- Born: January 7, 1833 Mühlenbeck, Kingdom of Prussia
- Died: April 4, 1898 (aged 65) Berlin, German Empire
- Scientific career
- Author abbrev. (botany): Krug

= Karl Wilhelm Leopold Krug =

German businessman, naturalist, ethnographer, and diplomat

Karl (or Carl) Wilhelm Leopold Krug (January 7, 1833 – April 4, 1898) was a German businessman, naturalist, ethnographer, diplomat and supporter of scientific collections. While he lived in Puerto Rico he was involved in plant and insect collecting.

==Early life and education==
Born on the estate of Mühlenbeck in the vicinity of Berlin on January 7, 1833, he was educated by private tutors and in several schools (gymnasia), obtaining his matriculation certificate in 1854.

==Puerto Rico==
After a short apprenticeship in Bremen, Krug arrived in Puerto Rico in 1857 and started work in the international trading company of Lahmayer & Co. (later Schulze & Co.) in Mayaguez, Puerto Rico. He became partner, and later sole owner of the company. He became vice-consul in Mayaguez of both Germany and Great Britain.

Under the influence of his legal advisor Don Domingo Bello y Espinoza, Krug became an avid collector of plants and insects. He underwrote several collecting expeditions by the zoologist Juan Gundlach. These collecting activities resulted in a large amount of scientific material, which became part of the Zoological Museum and Ethnographic Museum in Berlin.

==Berlin==
Krug retired from his business activities in 1876. He worked from then on in close collaboration with Ignatz Urban, the director of the Berlin Botanical Garden. Krug and (to some extent the Berlin Academy of Sciences) underwrote the collecting expeditions of Paul Sintenis and of the baron Eggers, at the time commanding officer of the Danish forces on St. Thomas. These, together with his own extensive material and other acquisitions became the basis of the Herbarium Krug et Urban, which was destroyed in the Second World War.

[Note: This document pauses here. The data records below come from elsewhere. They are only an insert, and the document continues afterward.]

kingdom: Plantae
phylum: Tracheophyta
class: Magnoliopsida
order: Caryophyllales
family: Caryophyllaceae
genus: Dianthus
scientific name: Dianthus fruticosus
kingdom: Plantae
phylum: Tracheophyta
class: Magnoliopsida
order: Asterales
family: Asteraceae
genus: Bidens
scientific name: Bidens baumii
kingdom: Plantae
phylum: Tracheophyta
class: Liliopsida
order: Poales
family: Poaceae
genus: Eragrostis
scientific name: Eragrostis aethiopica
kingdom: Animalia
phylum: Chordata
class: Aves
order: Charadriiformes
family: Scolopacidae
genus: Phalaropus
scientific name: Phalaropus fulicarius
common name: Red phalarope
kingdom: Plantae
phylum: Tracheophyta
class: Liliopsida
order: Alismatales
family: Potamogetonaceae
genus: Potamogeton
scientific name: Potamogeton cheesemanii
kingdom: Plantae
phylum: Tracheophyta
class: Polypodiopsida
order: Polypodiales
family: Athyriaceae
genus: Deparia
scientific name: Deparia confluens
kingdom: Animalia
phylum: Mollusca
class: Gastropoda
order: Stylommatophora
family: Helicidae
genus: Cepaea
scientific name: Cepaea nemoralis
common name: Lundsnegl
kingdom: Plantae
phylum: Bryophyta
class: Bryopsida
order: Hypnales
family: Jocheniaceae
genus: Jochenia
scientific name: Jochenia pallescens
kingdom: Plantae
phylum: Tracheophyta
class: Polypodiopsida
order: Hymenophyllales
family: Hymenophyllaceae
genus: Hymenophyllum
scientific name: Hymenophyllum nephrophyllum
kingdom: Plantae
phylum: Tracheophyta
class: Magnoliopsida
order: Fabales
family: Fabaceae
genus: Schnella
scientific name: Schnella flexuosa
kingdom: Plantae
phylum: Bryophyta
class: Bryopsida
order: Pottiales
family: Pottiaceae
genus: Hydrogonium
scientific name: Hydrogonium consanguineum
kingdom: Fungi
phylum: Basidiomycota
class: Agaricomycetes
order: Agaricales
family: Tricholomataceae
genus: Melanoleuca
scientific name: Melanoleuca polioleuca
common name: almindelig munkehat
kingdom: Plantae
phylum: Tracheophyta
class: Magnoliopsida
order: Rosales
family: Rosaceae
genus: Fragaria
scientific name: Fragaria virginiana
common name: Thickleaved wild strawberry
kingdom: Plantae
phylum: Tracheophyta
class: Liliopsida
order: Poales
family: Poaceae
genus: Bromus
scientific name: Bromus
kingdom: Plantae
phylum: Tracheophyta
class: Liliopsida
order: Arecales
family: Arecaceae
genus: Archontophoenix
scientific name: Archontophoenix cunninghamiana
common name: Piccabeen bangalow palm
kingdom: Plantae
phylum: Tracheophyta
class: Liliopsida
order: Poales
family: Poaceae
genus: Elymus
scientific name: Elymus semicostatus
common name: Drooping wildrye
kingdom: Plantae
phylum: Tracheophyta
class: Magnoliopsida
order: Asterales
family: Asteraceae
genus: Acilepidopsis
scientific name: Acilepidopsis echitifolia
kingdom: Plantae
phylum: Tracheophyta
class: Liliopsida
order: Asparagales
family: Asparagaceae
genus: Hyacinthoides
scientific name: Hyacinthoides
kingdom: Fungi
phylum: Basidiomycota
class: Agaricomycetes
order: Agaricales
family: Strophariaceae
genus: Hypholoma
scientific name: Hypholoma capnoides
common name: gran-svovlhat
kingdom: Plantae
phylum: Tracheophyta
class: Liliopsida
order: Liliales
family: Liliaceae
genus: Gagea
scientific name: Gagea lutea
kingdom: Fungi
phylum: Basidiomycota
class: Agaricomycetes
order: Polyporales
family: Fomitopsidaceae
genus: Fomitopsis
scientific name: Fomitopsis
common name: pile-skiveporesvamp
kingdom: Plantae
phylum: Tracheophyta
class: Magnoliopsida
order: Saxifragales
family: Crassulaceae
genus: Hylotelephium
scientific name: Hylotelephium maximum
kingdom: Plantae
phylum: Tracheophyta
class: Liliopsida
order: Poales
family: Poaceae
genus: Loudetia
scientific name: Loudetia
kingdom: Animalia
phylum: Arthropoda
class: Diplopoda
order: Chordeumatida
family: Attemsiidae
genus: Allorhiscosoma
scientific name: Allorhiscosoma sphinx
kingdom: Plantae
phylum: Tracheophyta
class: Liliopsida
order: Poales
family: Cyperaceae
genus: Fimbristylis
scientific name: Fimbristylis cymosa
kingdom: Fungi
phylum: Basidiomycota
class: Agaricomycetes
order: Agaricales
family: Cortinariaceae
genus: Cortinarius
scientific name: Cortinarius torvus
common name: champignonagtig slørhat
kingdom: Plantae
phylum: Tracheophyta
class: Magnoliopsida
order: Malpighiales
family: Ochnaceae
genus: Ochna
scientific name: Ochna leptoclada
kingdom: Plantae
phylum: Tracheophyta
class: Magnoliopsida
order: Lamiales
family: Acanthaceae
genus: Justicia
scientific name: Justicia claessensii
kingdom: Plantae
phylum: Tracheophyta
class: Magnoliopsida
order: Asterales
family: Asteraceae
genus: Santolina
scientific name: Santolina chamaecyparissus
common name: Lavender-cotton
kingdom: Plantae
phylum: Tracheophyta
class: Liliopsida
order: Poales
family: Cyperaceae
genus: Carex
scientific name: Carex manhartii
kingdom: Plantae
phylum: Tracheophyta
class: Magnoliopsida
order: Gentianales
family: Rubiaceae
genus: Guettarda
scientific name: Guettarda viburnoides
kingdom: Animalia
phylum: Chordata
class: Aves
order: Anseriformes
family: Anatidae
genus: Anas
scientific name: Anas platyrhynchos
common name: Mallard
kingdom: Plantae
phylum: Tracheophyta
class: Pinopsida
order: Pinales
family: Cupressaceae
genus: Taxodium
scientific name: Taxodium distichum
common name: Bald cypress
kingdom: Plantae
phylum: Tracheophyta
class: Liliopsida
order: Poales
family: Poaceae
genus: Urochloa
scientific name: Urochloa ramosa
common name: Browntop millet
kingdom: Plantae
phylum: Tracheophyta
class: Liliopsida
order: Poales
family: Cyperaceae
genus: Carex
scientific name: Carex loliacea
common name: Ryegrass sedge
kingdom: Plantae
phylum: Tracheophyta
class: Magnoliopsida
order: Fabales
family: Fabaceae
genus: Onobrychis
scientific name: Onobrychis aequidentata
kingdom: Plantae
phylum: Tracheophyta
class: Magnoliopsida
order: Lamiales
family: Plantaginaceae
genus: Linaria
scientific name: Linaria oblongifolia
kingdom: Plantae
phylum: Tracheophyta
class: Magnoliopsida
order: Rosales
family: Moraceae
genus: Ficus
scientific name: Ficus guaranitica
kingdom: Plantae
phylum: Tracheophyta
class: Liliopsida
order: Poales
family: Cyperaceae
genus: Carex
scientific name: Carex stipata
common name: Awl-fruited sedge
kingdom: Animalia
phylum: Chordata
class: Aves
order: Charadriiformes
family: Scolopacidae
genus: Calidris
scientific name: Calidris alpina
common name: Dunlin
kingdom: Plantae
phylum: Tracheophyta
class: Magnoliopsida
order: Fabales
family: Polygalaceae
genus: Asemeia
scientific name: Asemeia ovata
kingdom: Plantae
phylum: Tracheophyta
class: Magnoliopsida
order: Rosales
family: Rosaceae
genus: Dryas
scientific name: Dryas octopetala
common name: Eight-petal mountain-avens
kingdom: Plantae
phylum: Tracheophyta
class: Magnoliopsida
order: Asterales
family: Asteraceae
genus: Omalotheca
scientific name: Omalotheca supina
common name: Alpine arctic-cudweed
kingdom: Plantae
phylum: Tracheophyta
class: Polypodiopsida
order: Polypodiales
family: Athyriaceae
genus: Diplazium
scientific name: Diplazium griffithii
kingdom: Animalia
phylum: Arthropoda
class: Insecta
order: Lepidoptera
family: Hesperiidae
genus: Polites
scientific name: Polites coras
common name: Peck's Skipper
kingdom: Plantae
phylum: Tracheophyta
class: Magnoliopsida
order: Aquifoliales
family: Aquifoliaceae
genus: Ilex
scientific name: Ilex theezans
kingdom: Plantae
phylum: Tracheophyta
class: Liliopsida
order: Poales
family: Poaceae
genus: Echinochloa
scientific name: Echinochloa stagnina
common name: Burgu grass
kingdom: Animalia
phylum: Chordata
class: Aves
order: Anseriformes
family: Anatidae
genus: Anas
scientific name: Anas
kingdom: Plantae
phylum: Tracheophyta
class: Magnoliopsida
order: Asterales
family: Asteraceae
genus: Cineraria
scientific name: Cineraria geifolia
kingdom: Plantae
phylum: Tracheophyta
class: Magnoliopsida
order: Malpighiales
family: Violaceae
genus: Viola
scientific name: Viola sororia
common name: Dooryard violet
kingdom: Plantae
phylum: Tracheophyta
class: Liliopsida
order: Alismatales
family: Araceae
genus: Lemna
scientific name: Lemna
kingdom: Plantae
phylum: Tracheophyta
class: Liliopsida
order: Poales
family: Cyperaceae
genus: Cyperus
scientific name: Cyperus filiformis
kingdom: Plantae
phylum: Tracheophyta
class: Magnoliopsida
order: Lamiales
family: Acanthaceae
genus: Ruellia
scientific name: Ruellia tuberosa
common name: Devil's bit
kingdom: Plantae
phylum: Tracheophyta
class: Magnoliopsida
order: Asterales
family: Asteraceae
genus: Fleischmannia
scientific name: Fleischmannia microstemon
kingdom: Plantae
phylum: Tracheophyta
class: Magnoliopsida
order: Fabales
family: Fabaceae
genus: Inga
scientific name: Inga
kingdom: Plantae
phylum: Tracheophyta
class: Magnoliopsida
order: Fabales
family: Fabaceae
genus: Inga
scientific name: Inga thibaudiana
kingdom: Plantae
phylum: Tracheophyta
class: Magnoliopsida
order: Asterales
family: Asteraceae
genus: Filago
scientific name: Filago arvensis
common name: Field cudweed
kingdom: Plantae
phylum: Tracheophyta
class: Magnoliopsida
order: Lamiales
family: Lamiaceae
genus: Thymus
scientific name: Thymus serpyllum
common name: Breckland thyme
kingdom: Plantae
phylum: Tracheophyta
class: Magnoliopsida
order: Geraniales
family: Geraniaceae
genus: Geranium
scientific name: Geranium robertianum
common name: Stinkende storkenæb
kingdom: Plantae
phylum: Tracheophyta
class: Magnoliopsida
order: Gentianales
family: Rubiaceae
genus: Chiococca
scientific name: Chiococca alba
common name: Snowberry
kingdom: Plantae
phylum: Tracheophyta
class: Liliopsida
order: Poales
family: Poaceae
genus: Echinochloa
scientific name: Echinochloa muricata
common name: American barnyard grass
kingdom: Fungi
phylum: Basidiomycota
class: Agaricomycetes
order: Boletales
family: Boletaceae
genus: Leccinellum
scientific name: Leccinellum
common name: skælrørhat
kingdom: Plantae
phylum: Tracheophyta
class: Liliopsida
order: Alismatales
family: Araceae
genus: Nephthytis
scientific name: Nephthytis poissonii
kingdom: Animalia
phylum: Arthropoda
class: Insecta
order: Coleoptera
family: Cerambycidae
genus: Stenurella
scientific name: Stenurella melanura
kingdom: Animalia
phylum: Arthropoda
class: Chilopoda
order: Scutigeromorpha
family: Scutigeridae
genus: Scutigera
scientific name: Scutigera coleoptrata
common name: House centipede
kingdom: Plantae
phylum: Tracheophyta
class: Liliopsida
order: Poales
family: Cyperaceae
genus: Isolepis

He died of congestive heart failure in Groß-Lichterfelde on April 4, 1898.

==Legacy==
The plant genera Krugia Urb. (Myrtaceae) and Krugiodendron Urb. (Rhamnaceae) were named in his honor.

A species of Puerto Rican lizard, Anolis krugi W. Peters, 1876, is named in his honor.

==Sources==
- Urban, Ignatz (1898). Leopold Krug. Berlin: Gebrüder Borntraeger. (in German).
- Wunschmann, Ernst (1906). "Krug, Leopold". In: Allgemeine Deutsche Biographie (ADB), Volume 51. Leipzig: Duncker & Humblot. pp. 401–403. (in German).